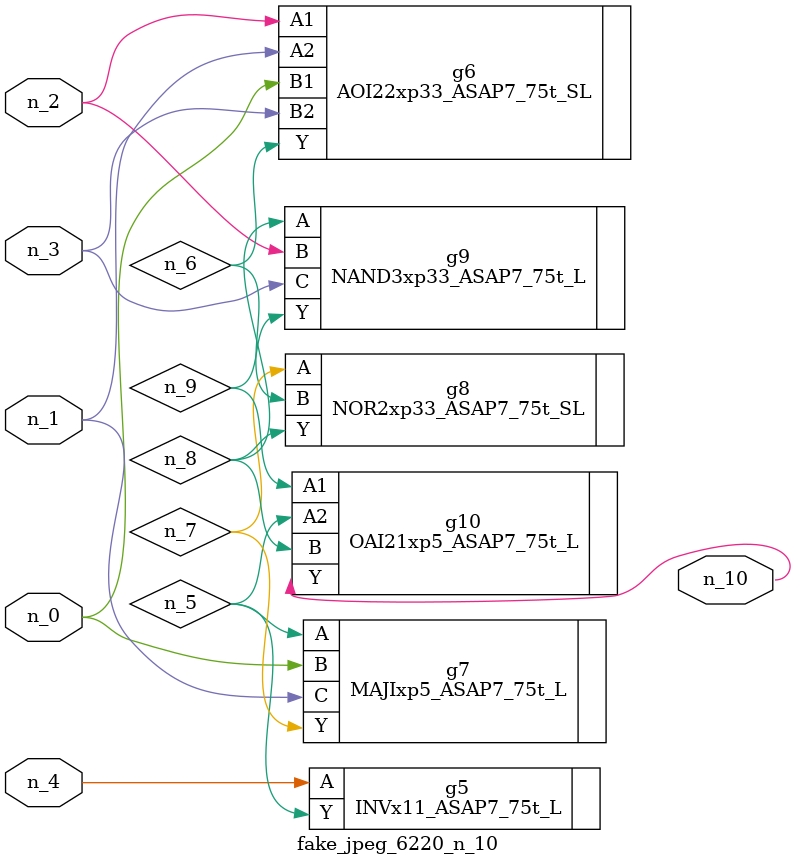
<source format=v>
module fake_jpeg_6220_n_10 (n_3, n_2, n_1, n_0, n_4, n_10);

input n_3;
input n_2;
input n_1;
input n_0;
input n_4;

output n_10;

wire n_8;
wire n_9;
wire n_6;
wire n_5;
wire n_7;

INVx11_ASAP7_75t_L g5 ( 
.A(n_4),
.Y(n_5)
);

AOI22xp33_ASAP7_75t_SL g6 ( 
.A1(n_2),
.A2(n_1),
.B1(n_0),
.B2(n_3),
.Y(n_6)
);

MAJIxp5_ASAP7_75t_L g7 ( 
.A(n_5),
.B(n_0),
.C(n_1),
.Y(n_7)
);

NOR2xp33_ASAP7_75t_SL g8 ( 
.A(n_7),
.B(n_6),
.Y(n_8)
);

NAND3xp33_ASAP7_75t_L g9 ( 
.A(n_8),
.B(n_2),
.C(n_3),
.Y(n_9)
);

OAI21xp5_ASAP7_75t_L g10 ( 
.A1(n_9),
.A2(n_5),
.B(n_8),
.Y(n_10)
);


endmodule
</source>
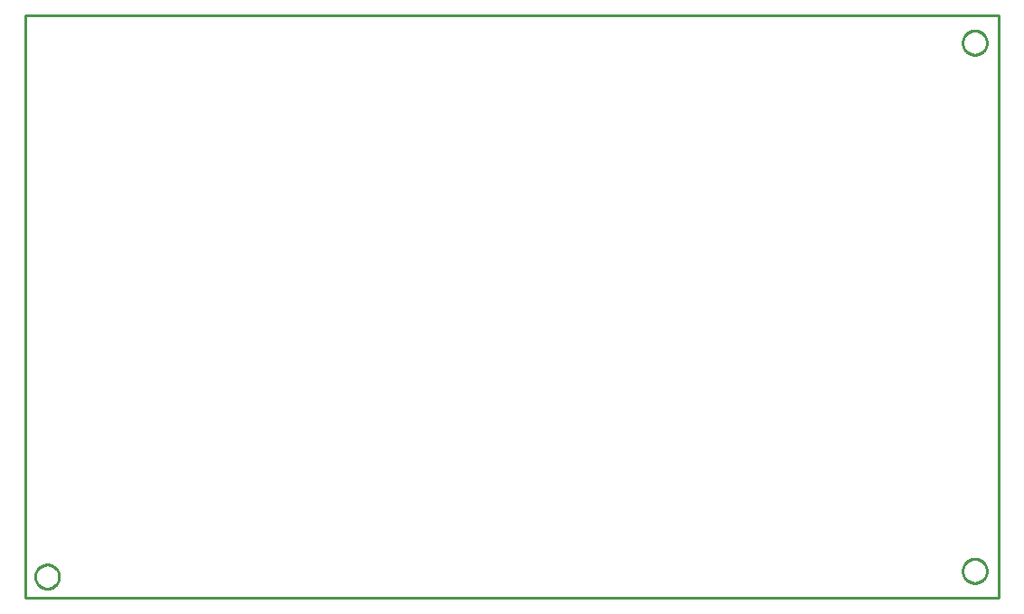
<source format=gbr>
G04 EAGLE Gerber RS-274X export*
G75*
%MOMM*%
%FSLAX34Y34*%
%LPD*%
%IN*%
%IPPOS*%
%AMOC8*
5,1,8,0,0,1.08239X$1,22.5*%
G01*
%ADD10C,0.254000*%


D10*
X0Y0D02*
X911100Y0D01*
X911100Y546000D01*
X0Y546000D01*
X0Y0D01*
X31250Y19558D02*
X31181Y18677D01*
X31042Y17804D01*
X30836Y16944D01*
X30563Y16103D01*
X30225Y15286D01*
X29823Y14499D01*
X29361Y13745D01*
X28842Y13030D01*
X28268Y12358D01*
X27642Y11733D01*
X26970Y11158D01*
X26255Y10639D01*
X25501Y10177D01*
X24714Y9776D01*
X23897Y9437D01*
X23056Y9164D01*
X22196Y8958D01*
X21323Y8819D01*
X20442Y8750D01*
X19558Y8750D01*
X18677Y8819D01*
X17804Y8958D01*
X16944Y9164D01*
X16103Y9437D01*
X15286Y9776D01*
X14499Y10177D01*
X13745Y10639D01*
X13030Y11158D01*
X12358Y11733D01*
X11733Y12358D01*
X11158Y13030D01*
X10639Y13745D01*
X10177Y14499D01*
X9776Y15286D01*
X9437Y16103D01*
X9164Y16944D01*
X8958Y17804D01*
X8819Y18677D01*
X8750Y19558D01*
X8750Y20442D01*
X8819Y21323D01*
X8958Y22196D01*
X9164Y23056D01*
X9437Y23897D01*
X9776Y24714D01*
X10177Y25501D01*
X10639Y26255D01*
X11158Y26970D01*
X11733Y27642D01*
X12358Y28268D01*
X13030Y28842D01*
X13745Y29361D01*
X14499Y29823D01*
X15286Y30225D01*
X16103Y30563D01*
X16944Y30836D01*
X17804Y31042D01*
X18677Y31181D01*
X19558Y31250D01*
X20442Y31250D01*
X21323Y31181D01*
X22196Y31042D01*
X23056Y30836D01*
X23897Y30563D01*
X24714Y30225D01*
X25501Y29823D01*
X26255Y29361D01*
X26970Y28842D01*
X27642Y28268D01*
X28268Y27642D01*
X28842Y26970D01*
X29361Y26255D01*
X29823Y25501D01*
X30225Y24714D01*
X30563Y23897D01*
X30836Y23056D01*
X31042Y22196D01*
X31181Y21323D01*
X31250Y20442D01*
X31250Y19558D01*
X900250Y520258D02*
X900181Y519377D01*
X900042Y518504D01*
X899836Y517644D01*
X899563Y516803D01*
X899225Y515986D01*
X898823Y515199D01*
X898361Y514445D01*
X897842Y513730D01*
X897268Y513058D01*
X896642Y512433D01*
X895970Y511858D01*
X895255Y511339D01*
X894501Y510877D01*
X893714Y510476D01*
X892897Y510137D01*
X892056Y509864D01*
X891196Y509658D01*
X890323Y509519D01*
X889442Y509450D01*
X888558Y509450D01*
X887677Y509519D01*
X886804Y509658D01*
X885944Y509864D01*
X885103Y510137D01*
X884286Y510476D01*
X883499Y510877D01*
X882745Y511339D01*
X882030Y511858D01*
X881358Y512433D01*
X880733Y513058D01*
X880158Y513730D01*
X879639Y514445D01*
X879177Y515199D01*
X878776Y515986D01*
X878437Y516803D01*
X878164Y517644D01*
X877958Y518504D01*
X877819Y519377D01*
X877750Y520258D01*
X877750Y521142D01*
X877819Y522023D01*
X877958Y522896D01*
X878164Y523756D01*
X878437Y524597D01*
X878776Y525414D01*
X879177Y526201D01*
X879639Y526955D01*
X880158Y527670D01*
X880733Y528342D01*
X881358Y528968D01*
X882030Y529542D01*
X882745Y530061D01*
X883499Y530523D01*
X884286Y530925D01*
X885103Y531263D01*
X885944Y531536D01*
X886804Y531742D01*
X887677Y531881D01*
X888558Y531950D01*
X889442Y531950D01*
X890323Y531881D01*
X891196Y531742D01*
X892056Y531536D01*
X892897Y531263D01*
X893714Y530925D01*
X894501Y530523D01*
X895255Y530061D01*
X895970Y529542D01*
X896642Y528968D01*
X897268Y528342D01*
X897842Y527670D01*
X898361Y526955D01*
X898823Y526201D01*
X899225Y525414D01*
X899563Y524597D01*
X899836Y523756D01*
X900042Y522896D01*
X900181Y522023D01*
X900250Y521142D01*
X900250Y520258D01*
X900250Y24958D02*
X900181Y24077D01*
X900042Y23204D01*
X899836Y22344D01*
X899563Y21503D01*
X899225Y20686D01*
X898823Y19899D01*
X898361Y19145D01*
X897842Y18430D01*
X897268Y17758D01*
X896642Y17133D01*
X895970Y16558D01*
X895255Y16039D01*
X894501Y15577D01*
X893714Y15176D01*
X892897Y14837D01*
X892056Y14564D01*
X891196Y14358D01*
X890323Y14219D01*
X889442Y14150D01*
X888558Y14150D01*
X887677Y14219D01*
X886804Y14358D01*
X885944Y14564D01*
X885103Y14837D01*
X884286Y15176D01*
X883499Y15577D01*
X882745Y16039D01*
X882030Y16558D01*
X881358Y17133D01*
X880733Y17758D01*
X880158Y18430D01*
X879639Y19145D01*
X879177Y19899D01*
X878776Y20686D01*
X878437Y21503D01*
X878164Y22344D01*
X877958Y23204D01*
X877819Y24077D01*
X877750Y24958D01*
X877750Y25842D01*
X877819Y26723D01*
X877958Y27596D01*
X878164Y28456D01*
X878437Y29297D01*
X878776Y30114D01*
X879177Y30901D01*
X879639Y31655D01*
X880158Y32370D01*
X880733Y33042D01*
X881358Y33668D01*
X882030Y34242D01*
X882745Y34761D01*
X883499Y35223D01*
X884286Y35625D01*
X885103Y35963D01*
X885944Y36236D01*
X886804Y36442D01*
X887677Y36581D01*
X888558Y36650D01*
X889442Y36650D01*
X890323Y36581D01*
X891196Y36442D01*
X892056Y36236D01*
X892897Y35963D01*
X893714Y35625D01*
X894501Y35223D01*
X895255Y34761D01*
X895970Y34242D01*
X896642Y33668D01*
X897268Y33042D01*
X897842Y32370D01*
X898361Y31655D01*
X898823Y30901D01*
X899225Y30114D01*
X899563Y29297D01*
X899836Y28456D01*
X900042Y27596D01*
X900181Y26723D01*
X900250Y25842D01*
X900250Y24958D01*
M02*

</source>
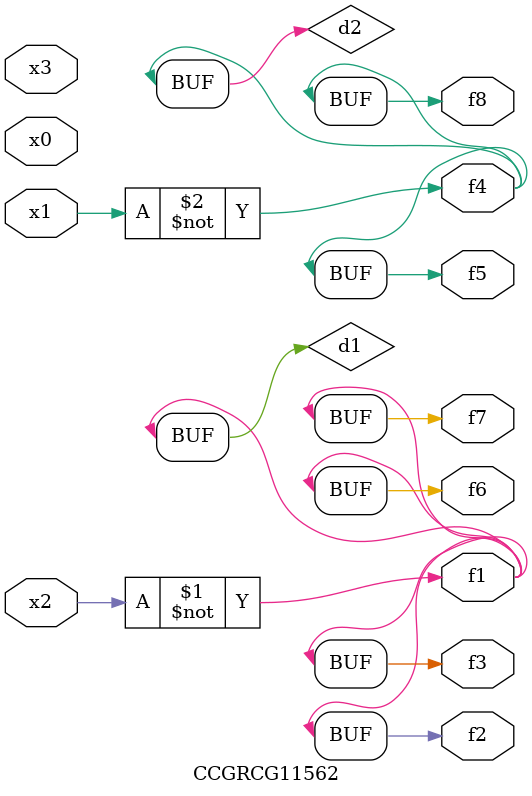
<source format=v>
module CCGRCG11562(
	input x0, x1, x2, x3,
	output f1, f2, f3, f4, f5, f6, f7, f8
);

	wire d1, d2;

	xnor (d1, x2);
	not (d2, x1);
	assign f1 = d1;
	assign f2 = d1;
	assign f3 = d1;
	assign f4 = d2;
	assign f5 = d2;
	assign f6 = d1;
	assign f7 = d1;
	assign f8 = d2;
endmodule

</source>
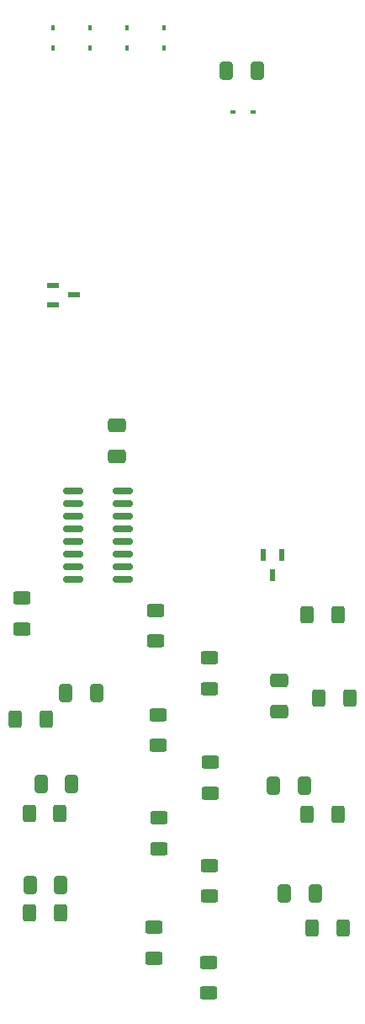
<source format=gbr>
%TF.GenerationSoftware,KiCad,Pcbnew,6.0.2+dfsg-1*%
%TF.CreationDate,2023-09-09T19:36:37+01:00*%
%TF.ProjectId,useq,75736571-2e6b-4696-9361-645f70636258,rev?*%
%TF.SameCoordinates,Original*%
%TF.FileFunction,Paste,Top*%
%TF.FilePolarity,Positive*%
%FSLAX46Y46*%
G04 Gerber Fmt 4.6, Leading zero omitted, Abs format (unit mm)*
G04 Created by KiCad (PCBNEW 6.0.2+dfsg-1) date 2023-09-09 19:36:37*
%MOMM*%
%LPD*%
G01*
G04 APERTURE LIST*
G04 Aperture macros list*
%AMRoundRect*
0 Rectangle with rounded corners*
0 $1 Rounding radius*
0 $2 $3 $4 $5 $6 $7 $8 $9 X,Y pos of 4 corners*
0 Add a 4 corners polygon primitive as box body*
4,1,4,$2,$3,$4,$5,$6,$7,$8,$9,$2,$3,0*
0 Add four circle primitives for the rounded corners*
1,1,$1+$1,$2,$3*
1,1,$1+$1,$4,$5*
1,1,$1+$1,$6,$7*
1,1,$1+$1,$8,$9*
0 Add four rect primitives between the rounded corners*
20,1,$1+$1,$2,$3,$4,$5,0*
20,1,$1+$1,$4,$5,$6,$7,0*
20,1,$1+$1,$6,$7,$8,$9,0*
20,1,$1+$1,$8,$9,$2,$3,0*%
G04 Aperture macros list end*
%ADD10RoundRect,0.150000X-0.825000X-0.150000X0.825000X-0.150000X0.825000X0.150000X-0.825000X0.150000X0*%
%ADD11RoundRect,0.250000X-0.625000X0.400000X-0.625000X-0.400000X0.625000X-0.400000X0.625000X0.400000X0*%
%ADD12RoundRect,0.250000X0.400000X0.625000X-0.400000X0.625000X-0.400000X-0.625000X0.400000X-0.625000X0*%
%ADD13RoundRect,0.250000X0.412500X0.650000X-0.412500X0.650000X-0.412500X-0.650000X0.412500X-0.650000X0*%
%ADD14RoundRect,0.250000X-0.650000X0.412500X-0.650000X-0.412500X0.650000X-0.412500X0.650000X0.412500X0*%
%ADD15R,0.600000X1.300000*%
%ADD16RoundRect,0.250000X-0.400000X-0.625000X0.400000X-0.625000X0.400000X0.625000X-0.400000X0.625000X0*%
%ADD17R,0.450000X0.600000*%
%ADD18RoundRect,0.250000X-0.412500X-0.650000X0.412500X-0.650000X0.412500X0.650000X-0.412500X0.650000X0*%
%ADD19RoundRect,0.250000X0.625000X-0.400000X0.625000X0.400000X-0.625000X0.400000X-0.625000X-0.400000X0*%
%ADD20R,1.300000X0.600000*%
%ADD21R,0.600000X0.450000*%
%ADD22RoundRect,0.250000X0.650000X-0.412500X0.650000X0.412500X-0.650000X0.412500X-0.650000X-0.412500X0*%
G04 APERTURE END LIST*
D10*
%TO.C,U2*%
X154925000Y-75055000D03*
X154925000Y-76325000D03*
X154925000Y-77595000D03*
X154925000Y-78865000D03*
X154925000Y-80135000D03*
X154925000Y-81405000D03*
X154925000Y-82675000D03*
X154925000Y-83945000D03*
X159875000Y-83945000D03*
X159875000Y-82675000D03*
X159875000Y-81405000D03*
X159875000Y-80135000D03*
X159875000Y-78865000D03*
X159875000Y-77595000D03*
X159875000Y-76325000D03*
X159875000Y-75055000D03*
%TD*%
D11*
%TO.C,R10*%
X163400000Y-97550000D03*
X163400000Y-100650000D03*
%TD*%
D12*
%TO.C,R15*%
X182050000Y-119000000D03*
X178950000Y-119000000D03*
%TD*%
D11*
%TO.C,R2*%
X149700000Y-85850000D03*
X149700000Y-88950000D03*
%TD*%
D13*
%TO.C,C6*%
X154762500Y-104500000D03*
X151637500Y-104500000D03*
%TD*%
D12*
%TO.C,R3*%
X182750000Y-95900000D03*
X179650000Y-95900000D03*
%TD*%
D14*
%TO.C,C3*%
X175600000Y-94137500D03*
X175600000Y-97262500D03*
%TD*%
D15*
%TO.C,Q1*%
X175916000Y-81456000D03*
X174016000Y-81456000D03*
X174966000Y-83556000D03*
%TD*%
D13*
%TO.C,C4*%
X157262500Y-95400000D03*
X154137500Y-95400000D03*
%TD*%
D16*
%TO.C,R16*%
X150500000Y-117500000D03*
X153600000Y-117500000D03*
%TD*%
D11*
%TO.C,R14*%
X163000000Y-118950000D03*
X163000000Y-122050000D03*
%TD*%
D17*
%TO.C,D3*%
X152900000Y-28450000D03*
X152900000Y-30550000D03*
%TD*%
D16*
%TO.C,R5*%
X178450000Y-107600000D03*
X181550000Y-107600000D03*
%TD*%
D18*
%TO.C,C7*%
X176137500Y-115500000D03*
X179262500Y-115500000D03*
%TD*%
D11*
%TO.C,R12*%
X163500000Y-107950000D03*
X163500000Y-111050000D03*
%TD*%
D16*
%TO.C,R1*%
X178450000Y-87500000D03*
X181550000Y-87500000D03*
%TD*%
D13*
%TO.C,C8*%
X153662500Y-114700000D03*
X150537500Y-114700000D03*
%TD*%
D17*
%TO.C,D4*%
X164000000Y-30550000D03*
X164000000Y-28450000D03*
%TD*%
D16*
%TO.C,R6*%
X150450000Y-107500000D03*
X153550000Y-107500000D03*
%TD*%
D19*
%TO.C,R13*%
X168500000Y-125550000D03*
X168500000Y-122450000D03*
%TD*%
D20*
%TO.C,Q2*%
X152834000Y-54412000D03*
X152834000Y-56312000D03*
X154934000Y-55362000D03*
%TD*%
D17*
%TO.C,D2*%
X156600000Y-28450000D03*
X156600000Y-30550000D03*
%TD*%
D19*
%TO.C,R7*%
X168600000Y-94950000D03*
X168600000Y-91850000D03*
%TD*%
%TO.C,R11*%
X168600000Y-115800000D03*
X168600000Y-112700000D03*
%TD*%
D11*
%TO.C,R8*%
X163200000Y-87050000D03*
X163200000Y-90150000D03*
%TD*%
D18*
%TO.C,C1*%
X170337500Y-32800000D03*
X173462500Y-32800000D03*
%TD*%
D21*
%TO.C,D5*%
X170950000Y-37000000D03*
X173050000Y-37000000D03*
%TD*%
D22*
%TO.C,C2*%
X159300000Y-71562500D03*
X159300000Y-68437500D03*
%TD*%
D18*
%TO.C,C5*%
X175075000Y-104700000D03*
X178200000Y-104700000D03*
%TD*%
D19*
%TO.C,R9*%
X168700000Y-105450000D03*
X168700000Y-102350000D03*
%TD*%
D12*
%TO.C,R4*%
X152150000Y-98000000D03*
X149050000Y-98000000D03*
%TD*%
D17*
%TO.C,D1*%
X160300000Y-30550000D03*
X160300000Y-28450000D03*
%TD*%
M02*

</source>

Exercise aim
Output exactly one stretch of the listing: from the line containing "X890323Y14219D01*" through the line containing "X879177Y30901D01*", both end lines included.

Task output
X890323Y14219D01*
X889442Y14150D01*
X888558Y14150D01*
X887677Y14219D01*
X886804Y14358D01*
X885944Y14564D01*
X885103Y14837D01*
X884286Y15176D01*
X883499Y15577D01*
X882745Y16039D01*
X882030Y16558D01*
X881358Y17133D01*
X880733Y17758D01*
X880158Y18430D01*
X879639Y19145D01*
X879177Y19899D01*
X878776Y20686D01*
X878437Y21503D01*
X878164Y22344D01*
X877958Y23204D01*
X877819Y24077D01*
X877750Y24958D01*
X877750Y25842D01*
X877819Y26723D01*
X877958Y27596D01*
X878164Y28456D01*
X878437Y29297D01*
X878776Y30114D01*
X879177Y30901D01*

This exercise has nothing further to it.